Any ideas on how best to do this?
Hi @Devrij ,
Thanks for @lbendlin reply.
Based on your description, you can that you need to determine the maximum value of the "end" column from the loaded data before building the API call. This can be done using Power Query's functionality, which you have correctly identified. Make sure you perform this step every time before making an API call to get the latest "end" value. The extracted "end" column maximum is then used to dynamically construct the API URL. your Power Query expression appears to be correct. However. make sure that the function correctly references the "end" column in the loaded data.
The end result for Cane looks like this
let
MaxEndValue = List.Max(YourPreviousQueryName[end]),
APIUrl = "https://xxxxxxx?api_key=xxxxxxx&dbs=xxxxx&collection=xxxxxxx&limit=100000&skip=" & Text.From(MaxEndValue),
Source = Json.Document(Web.Contents(APIUrl))
in
Source
Best regards,
Albert He
If this post helps, then please consider Accept it as the solution to help the other members find it more quickly
Not directly possible.
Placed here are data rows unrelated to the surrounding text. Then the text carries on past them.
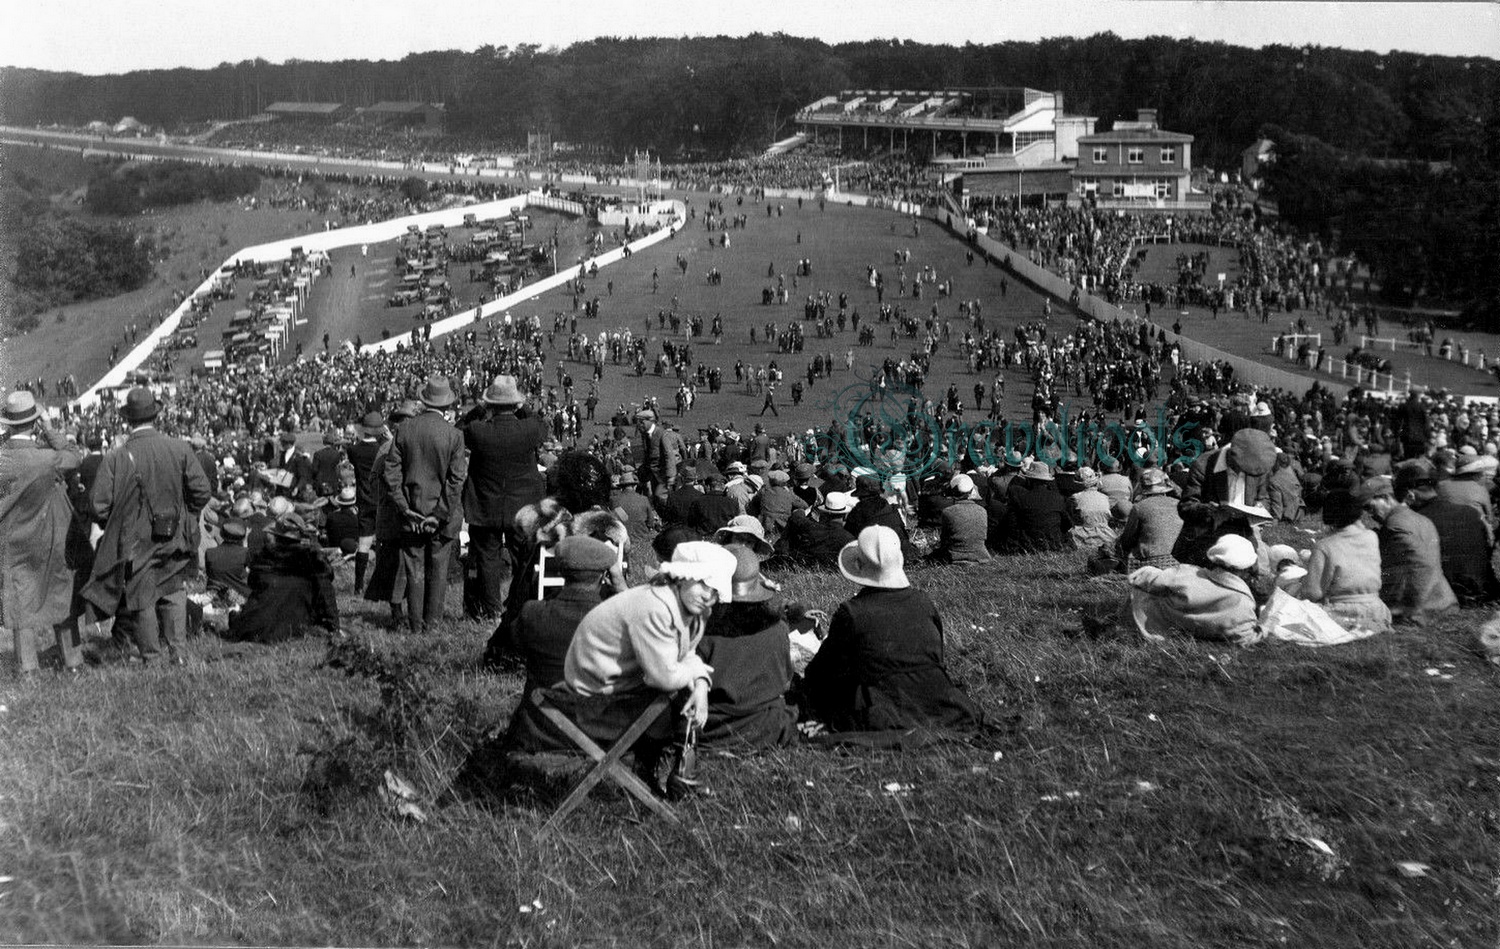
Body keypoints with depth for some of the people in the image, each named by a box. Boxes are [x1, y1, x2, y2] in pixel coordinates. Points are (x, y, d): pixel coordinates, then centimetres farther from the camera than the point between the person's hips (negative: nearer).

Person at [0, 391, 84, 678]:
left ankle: (27, 666, 11)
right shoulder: (46, 457, -21)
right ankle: (72, 660, 19)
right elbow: (75, 459, -3)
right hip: (50, 542, -1)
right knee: (60, 596, 14)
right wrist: (48, 433, -4)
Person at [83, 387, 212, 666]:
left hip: (135, 542, -1)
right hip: (174, 539, 1)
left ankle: (152, 657, 22)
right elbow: (201, 492, -8)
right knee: (173, 590, 18)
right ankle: (177, 649, 10)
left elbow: (99, 505, -10)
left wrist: (116, 525, 10)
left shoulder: (116, 458, -13)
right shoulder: (180, 449, -10)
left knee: (142, 600, 13)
Power BI Incremental Refresh is exclusively based on datetime partition boundaries. You can create your own partitions with different boundary rules but that would require you to re-invent all the partition management processes.
Does your source table have a suitable date or datetime column that you can use instead?
If your data is immutable then you can also consider running your own extract process based on your described logic, and place the results in a sharepoint folder so Power BI can pick the extracts up from there.
1.5M rows is not big, and does not normally warrant incremental refresh. Your mentioned timeout is a valid reason, however.
Thanks for the reply, I do have a datetime column, but what I'm struggling with is inserting that into the web API url to modify the actual query sent to the source. All the incremental query seems to do is filter the results of the source query, and since I can't query all of the rows in one go without it timing out, I'm not sure if that will work for us. Whereas it's a lot easier to just say "skip this many rows and pull the next 100k". As you say timeout is the only reason I need it to be incremental, although we are trying to be frugal with compute usage.